Per Zambrano: «Per fare un esempio, è come se si chiedesse a un meccanico che ha riparato un'auto di attendere la vendita della vettura per il saldo del pagamento, condizionando il suo compenso non al costo dei ricambi e della manodopera ma al prezzo dell'ipotetica vendita. Quale meccanico sarebbe così folle da accettare?».
Parlando delle nuove regole sui fallimenti, Carla Cappiello, presidente dell'Ordine degli ingegneri di Roma, attacca con durezza l'impostazione scelta dal Governo: si tratta di un regalo alle banche, che penalizza duramente la figura del consulente tecnico d'ufficio. (Fonte Edilizia e Territorio). Il Presidente dell'Ordine di Roma aggiunge poi "Si dovrebbe affermare una vera e propria riforma delle tariffe dei Ctu, che al momento sono ferme alla normativa del 2002. Attualmente si starebbero aggiornando soltanto i coefficienti che i magistrati possono applicare, in base al valore delle cause, per stabilire la remunerazione dei tecnici. In più, c'è la questione del tetto massimo dei compensi fissato nel 1980 a un miliardo di lire e tramutato in automatico in 516mila euro e mai rivisto. Ciò significa che anche per le cause di diversi milioni di euro il compenso rimane sempre lo stesso."

E per Calogero Lo Castro, presidente nazionale di Confedertecnica: "La conversione del decreto legge 27 giugno 2015, n. 83 che prevede che i compensi dei CTU siano calcolati sulla base del valore di vendita e non su quello stimato è un irricevibile insulto, un controsenso giuridico e l'ennesima dimostrazione che il Governo ha deciso di esasperare la sofferenza dei professionisti tecnici"

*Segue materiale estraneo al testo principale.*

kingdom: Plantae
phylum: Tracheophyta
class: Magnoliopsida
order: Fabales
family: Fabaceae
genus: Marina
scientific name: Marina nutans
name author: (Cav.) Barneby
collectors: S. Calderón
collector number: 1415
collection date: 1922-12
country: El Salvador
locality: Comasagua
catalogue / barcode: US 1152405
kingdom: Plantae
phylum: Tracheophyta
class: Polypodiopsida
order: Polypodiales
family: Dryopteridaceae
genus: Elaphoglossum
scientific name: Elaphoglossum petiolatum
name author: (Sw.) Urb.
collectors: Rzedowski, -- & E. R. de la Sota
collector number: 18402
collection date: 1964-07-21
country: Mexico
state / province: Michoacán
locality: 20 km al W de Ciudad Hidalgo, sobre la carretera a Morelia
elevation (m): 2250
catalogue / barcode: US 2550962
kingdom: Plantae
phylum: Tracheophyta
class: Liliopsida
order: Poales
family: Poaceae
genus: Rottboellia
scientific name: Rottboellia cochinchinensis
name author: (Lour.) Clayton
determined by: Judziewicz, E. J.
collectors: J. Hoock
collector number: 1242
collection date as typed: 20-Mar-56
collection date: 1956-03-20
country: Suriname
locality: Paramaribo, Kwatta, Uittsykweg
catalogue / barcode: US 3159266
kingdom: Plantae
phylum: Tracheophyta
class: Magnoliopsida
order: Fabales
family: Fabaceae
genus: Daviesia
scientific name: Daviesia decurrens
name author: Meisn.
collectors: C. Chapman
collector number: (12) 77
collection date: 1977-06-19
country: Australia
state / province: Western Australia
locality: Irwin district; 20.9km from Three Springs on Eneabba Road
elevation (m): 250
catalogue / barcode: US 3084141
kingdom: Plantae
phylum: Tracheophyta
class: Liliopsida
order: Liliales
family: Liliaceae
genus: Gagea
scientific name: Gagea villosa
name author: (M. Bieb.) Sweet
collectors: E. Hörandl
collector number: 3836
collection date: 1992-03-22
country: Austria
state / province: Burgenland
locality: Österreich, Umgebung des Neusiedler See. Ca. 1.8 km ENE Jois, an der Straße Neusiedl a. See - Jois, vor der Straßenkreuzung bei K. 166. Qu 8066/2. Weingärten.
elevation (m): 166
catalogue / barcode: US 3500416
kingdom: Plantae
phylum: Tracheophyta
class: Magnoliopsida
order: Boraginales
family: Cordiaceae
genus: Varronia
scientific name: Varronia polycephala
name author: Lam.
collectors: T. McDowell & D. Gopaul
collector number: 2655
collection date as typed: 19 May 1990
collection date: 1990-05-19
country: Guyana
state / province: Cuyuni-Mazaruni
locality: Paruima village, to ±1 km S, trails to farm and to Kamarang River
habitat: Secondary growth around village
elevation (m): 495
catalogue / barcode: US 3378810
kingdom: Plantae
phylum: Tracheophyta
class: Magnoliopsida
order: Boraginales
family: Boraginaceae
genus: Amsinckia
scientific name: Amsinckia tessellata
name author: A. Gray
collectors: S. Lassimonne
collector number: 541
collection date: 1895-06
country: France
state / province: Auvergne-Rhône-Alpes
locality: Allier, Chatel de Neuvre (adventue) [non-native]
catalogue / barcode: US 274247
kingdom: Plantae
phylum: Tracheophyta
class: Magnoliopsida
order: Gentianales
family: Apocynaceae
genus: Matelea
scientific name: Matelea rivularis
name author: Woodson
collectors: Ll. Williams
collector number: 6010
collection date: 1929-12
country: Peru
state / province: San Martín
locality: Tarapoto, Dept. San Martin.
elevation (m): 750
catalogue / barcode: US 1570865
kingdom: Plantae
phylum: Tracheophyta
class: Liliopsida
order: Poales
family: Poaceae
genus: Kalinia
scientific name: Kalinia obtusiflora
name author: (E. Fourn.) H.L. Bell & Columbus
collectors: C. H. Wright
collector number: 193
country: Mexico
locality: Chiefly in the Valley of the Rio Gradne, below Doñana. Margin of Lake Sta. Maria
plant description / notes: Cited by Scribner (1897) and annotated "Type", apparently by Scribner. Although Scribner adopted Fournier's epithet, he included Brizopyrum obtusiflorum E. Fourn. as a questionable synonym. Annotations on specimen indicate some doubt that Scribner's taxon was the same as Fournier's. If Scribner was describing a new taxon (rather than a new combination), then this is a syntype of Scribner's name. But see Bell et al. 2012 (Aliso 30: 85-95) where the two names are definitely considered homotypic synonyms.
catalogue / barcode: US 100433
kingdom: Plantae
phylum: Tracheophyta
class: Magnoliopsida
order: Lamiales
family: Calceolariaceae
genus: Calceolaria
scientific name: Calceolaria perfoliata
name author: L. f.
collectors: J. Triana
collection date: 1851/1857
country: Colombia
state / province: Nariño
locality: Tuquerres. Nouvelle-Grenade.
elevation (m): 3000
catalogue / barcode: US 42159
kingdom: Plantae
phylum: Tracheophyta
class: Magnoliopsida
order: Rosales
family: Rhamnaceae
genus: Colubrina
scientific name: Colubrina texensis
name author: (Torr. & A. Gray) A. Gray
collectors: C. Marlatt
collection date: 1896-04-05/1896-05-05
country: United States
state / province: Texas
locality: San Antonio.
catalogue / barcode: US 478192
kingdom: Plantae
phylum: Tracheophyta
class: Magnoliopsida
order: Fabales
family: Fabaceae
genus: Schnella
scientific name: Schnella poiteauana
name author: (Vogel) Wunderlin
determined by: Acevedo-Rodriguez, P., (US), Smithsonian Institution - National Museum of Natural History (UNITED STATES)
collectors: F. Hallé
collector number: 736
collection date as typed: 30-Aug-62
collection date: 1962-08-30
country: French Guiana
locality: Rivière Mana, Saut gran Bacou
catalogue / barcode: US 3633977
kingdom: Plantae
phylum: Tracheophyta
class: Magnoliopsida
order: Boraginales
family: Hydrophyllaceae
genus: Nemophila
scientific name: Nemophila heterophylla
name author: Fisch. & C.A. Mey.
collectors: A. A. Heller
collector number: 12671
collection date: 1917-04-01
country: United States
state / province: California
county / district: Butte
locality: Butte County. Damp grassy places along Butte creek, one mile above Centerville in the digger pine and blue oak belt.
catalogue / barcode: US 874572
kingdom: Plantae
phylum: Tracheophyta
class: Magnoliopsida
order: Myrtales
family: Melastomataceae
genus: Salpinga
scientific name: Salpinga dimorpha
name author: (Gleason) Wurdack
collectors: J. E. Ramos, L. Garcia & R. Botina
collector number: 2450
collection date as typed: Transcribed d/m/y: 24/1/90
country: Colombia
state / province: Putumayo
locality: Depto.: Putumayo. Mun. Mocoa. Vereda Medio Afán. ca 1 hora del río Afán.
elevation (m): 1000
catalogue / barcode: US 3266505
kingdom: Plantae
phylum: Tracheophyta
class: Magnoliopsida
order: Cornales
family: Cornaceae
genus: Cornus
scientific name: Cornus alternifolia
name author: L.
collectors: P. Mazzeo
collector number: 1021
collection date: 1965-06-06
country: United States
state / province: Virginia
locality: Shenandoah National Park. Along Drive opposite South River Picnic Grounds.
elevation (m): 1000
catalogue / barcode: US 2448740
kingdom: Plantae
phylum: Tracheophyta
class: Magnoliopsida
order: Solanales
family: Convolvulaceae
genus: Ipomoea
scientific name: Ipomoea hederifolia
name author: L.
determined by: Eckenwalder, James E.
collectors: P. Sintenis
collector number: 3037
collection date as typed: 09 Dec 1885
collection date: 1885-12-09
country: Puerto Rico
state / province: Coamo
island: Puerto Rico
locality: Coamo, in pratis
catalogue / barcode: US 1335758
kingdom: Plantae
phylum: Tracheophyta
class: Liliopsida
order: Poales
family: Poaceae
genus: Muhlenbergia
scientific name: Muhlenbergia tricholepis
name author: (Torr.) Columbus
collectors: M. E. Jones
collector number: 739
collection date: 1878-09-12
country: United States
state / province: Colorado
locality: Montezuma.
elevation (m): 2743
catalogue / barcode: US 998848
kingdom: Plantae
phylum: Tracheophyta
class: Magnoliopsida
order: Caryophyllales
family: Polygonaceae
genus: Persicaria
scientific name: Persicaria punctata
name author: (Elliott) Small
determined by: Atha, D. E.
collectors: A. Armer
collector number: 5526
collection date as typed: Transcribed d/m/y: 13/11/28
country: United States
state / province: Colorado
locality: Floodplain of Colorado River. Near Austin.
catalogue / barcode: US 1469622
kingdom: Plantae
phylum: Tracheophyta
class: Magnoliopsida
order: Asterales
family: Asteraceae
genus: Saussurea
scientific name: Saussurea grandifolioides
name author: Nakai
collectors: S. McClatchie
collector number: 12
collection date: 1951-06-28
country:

A seguito di queste proteste sembra che il guardasigilli si sia finalmente deciso a intervenire: anche se, dalle indiscrezioni che circolano in queste ore, l'intervento si ridurrà al minimo sindacale: adeguamento dei parametri al costo della vita, senza riforma. Le questioni sul piatto sono tre. La prima riguarda le cause con un valore di riferimento: per fissare i compensi il giudice usa delle percentuali che non vengono aggiornate dal 2002. La seconda questione è quella delle cosiddette "vacazioni": sono i compensi orari, da tenere come riferimento quando la causa non ha un valore predeterminato. Al momento valgono 8,15 euro (sui quali pagare le tasse) ogni due ore. Il terzo tema è legato al tetto massimo del compensi: una legge del 1980, mai aggiornata, ha fissato il limite di un miliardo delle vecchie lire. Quel valore, al momento, è stato convertito in 516milia euro, anche per le cause con importi da diverse centinaia di milioni.